Dieses Haus in der Altmark wurde vor kurzem erfolgreich an neue Besitzer vermittelt. Was es wohl zu erzählen hat? © Luxus der Leere
Während in den Städten der Wohnraum knapp und begehrt ist, lassen sich manche Immobilien auf dem Land nur schwer vermitteln. Häufig sind die Häuser schon älter und sanierungsbedürftig oder stehen mitten im Nirgendwo. Von ihren Eigentümerinnen und Eigentümern beziehungsweise den Gemeinden werden sie oft als Klotz am Bein empfunden. Eine aktuelle Studie des Berlin-Instituts für Bevölkerung und Entwicklung bezeichnet den Leerstand gerade für den ostdeutschen Wohnungsmarkt als Herausforderung: „Während bundesweit etwas mehr als vier Prozent aller Wohnungen unbewohnt sind, stehen in abgelegenen ländlichen Gebieten und vom Strukturwandel betroffenen Regionen zum Teil mehr als zehn Prozent der Wohnungen leer“, heißt es dort, mancherorts sei geschätzt jede sechste Wohnung unbewohnt. Durch die alternde Bevölkerung könne sich das Problem künftig noch verschärfen.

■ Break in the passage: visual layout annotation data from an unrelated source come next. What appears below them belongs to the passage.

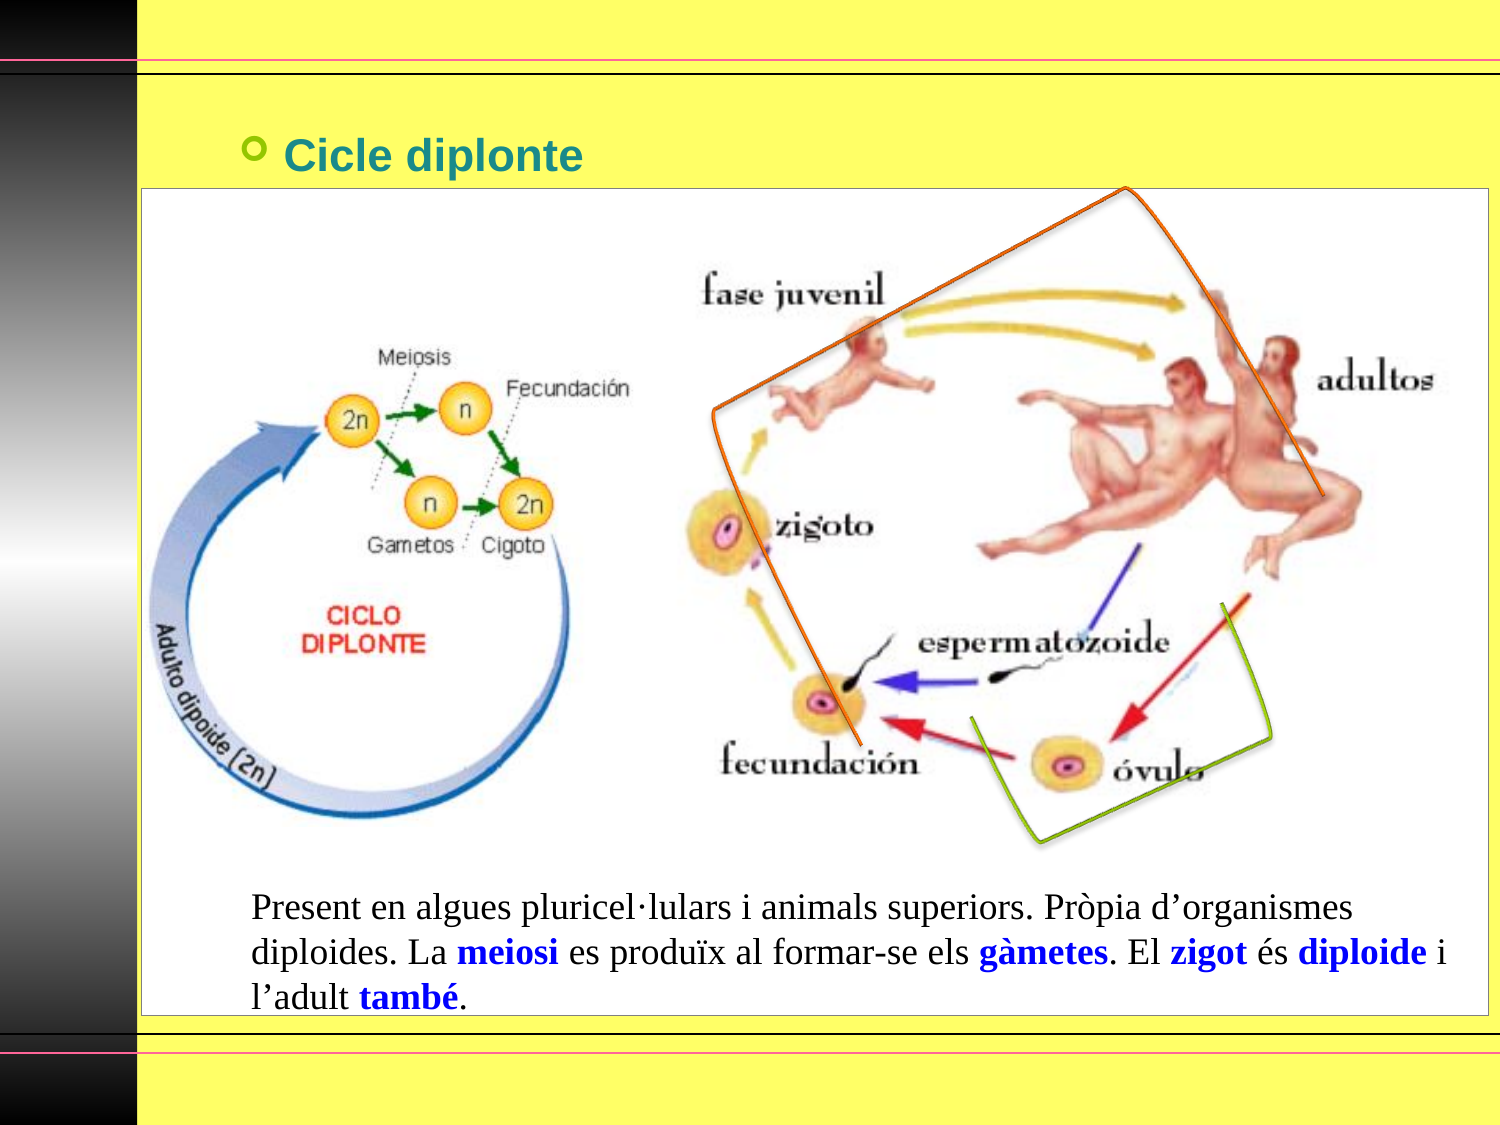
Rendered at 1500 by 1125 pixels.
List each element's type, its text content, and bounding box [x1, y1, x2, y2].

text_box [141, 188, 1489, 1016]
picture [642, 179, 1477, 859]
text_box Present en algues pluricel·lulars i animals superiors. Pròpia d’organismes diploides. La meiosi es produïx al formar-se els gàmetes. El zigot és diploide i l’adult també. [118, 873, 1465, 1044]
picture [142, 329, 638, 827]
text_box Cicle diplonte [212, 118, 732, 186]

Dabei führten nicht nur sinkende Einwohnerzahlen zu Leerständen – auch in schrumpfenden Gemeinden sei das selbstgebaute Einfamilienhäuschen im Neubaugebiet oft attraktiver als die Renovierung eines älteren leerstehenden Gebäudes im Ortskern.
Zeit also, den Leerstand als Chance zu begreifen. Denn mit ein wenig Fantasie und Abenteuerlust lässt sich darin brachliegendes Potenzial entdecken, das sich entfalten kann, wenn engagierte Beratung, nützliche Kontakte und Erfahrung mit alternativen Wegen der Immobiliennutzung zusammenkommen. Hier stellen wir zwei innovative Netzwerke vor, die sich genau das auf die Fahnen geschrieben haben – und denen es dabei nicht um Profite geht, sondern um eine Wiederbelebung der ländlichen Vielfalt und Kultur. Gemeinsam haben sie die positive Herangehensweise und die Liebe zu ihrer Region.

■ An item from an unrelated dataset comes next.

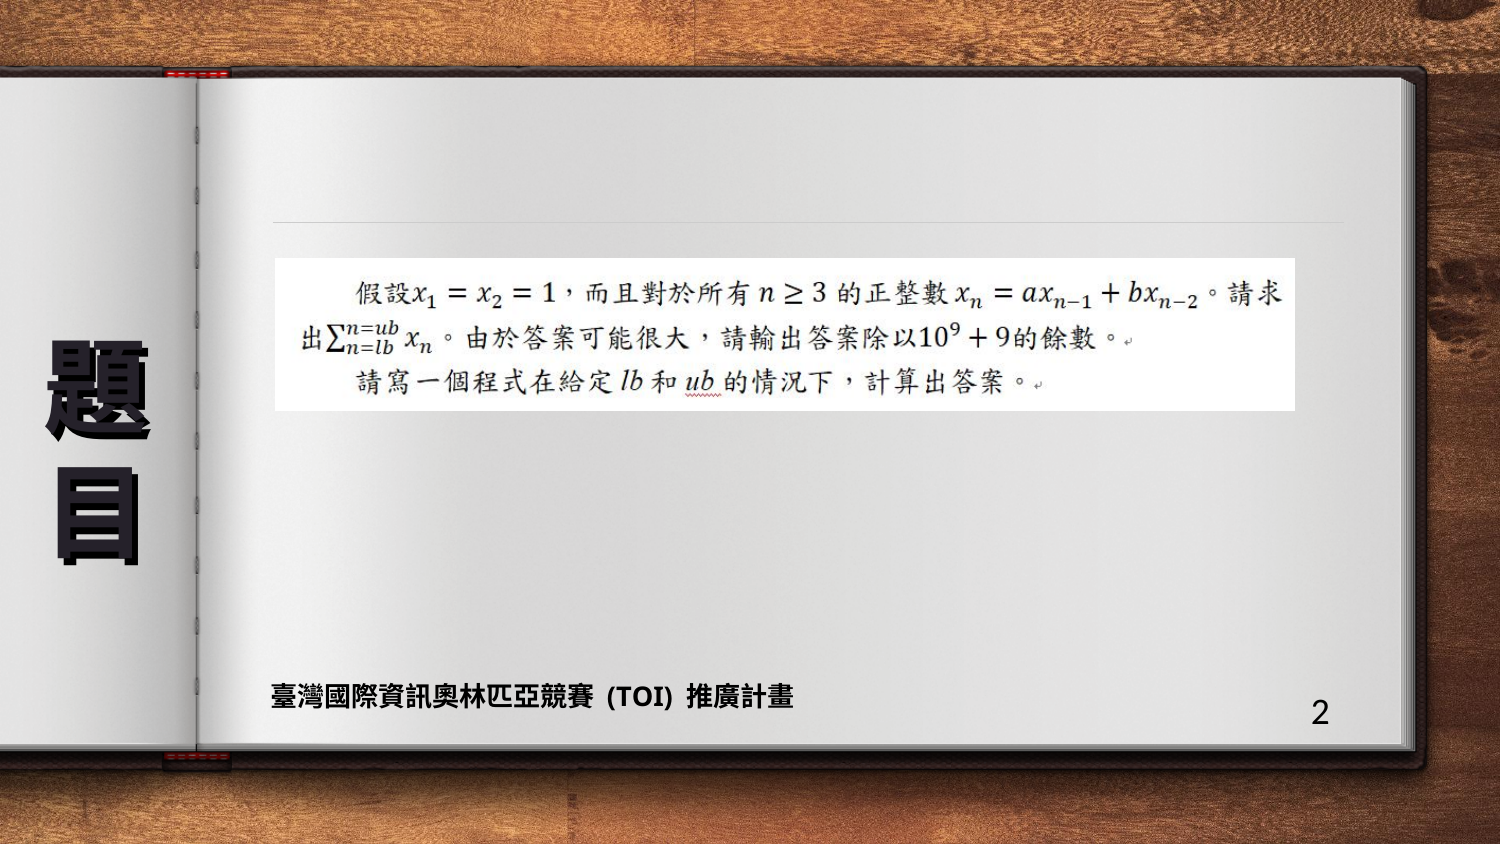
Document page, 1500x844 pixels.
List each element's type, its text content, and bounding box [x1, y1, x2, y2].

text_box 2 [1295, 672, 1386, 737]
picture [275, 258, 1295, 411]
title 題 目 [28, 306, 210, 552]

Die Altmark ist ein ländliches Gebiet im Norden von Sachsen-Anhalt. Während die Kreisstadt Stendal mittlerweile große Anziehungskraft auf großstadtmüde Berlinerinnen und Berliner ausübt, kämpfen einige kleinere Dörfer gegen den Leerstand und brachliegende Flächen. 2018 schlossen sich deshalb sieben Kommunen unter dem Namen „Luxus der Leere“ zusammen, um die entsprechenden Objekte ins rechte Licht zu rücken. Das Ziel: Menschen für die alles andere als perfekten, aber oft historischen und charakterstarken Immobilien zu interessieren. „Unsere Angebote sind oft Liebhaberobjekte, die viel Zuwendung und Ideenreichtum benötigen und dadurch ihren Charme weiterbehalten“, sagt Marco Beiersdörfer von der Verbandsgemeinde Arneburg-Goldbeck (Team Steuerungsunterstützung): „Luxus der Leere soll positiv Verrückte für Land und Leute begeistern.“ Manche der Häuser sehen wie verwunschene Orte aus, und jedes von ihnen hat seine eigene Geschichte zu erzählen. Damit diese auch gehört werden, wurde eine digitale Plattform entwickelt, auf der verkaufende und suchende Parteien ohne Umwege zueinanderfinden können. Flankiert wird das Ganze von praktischen Informationen zu Beratungsangeboten, Sachverständigen und möglichen Fördermitteln.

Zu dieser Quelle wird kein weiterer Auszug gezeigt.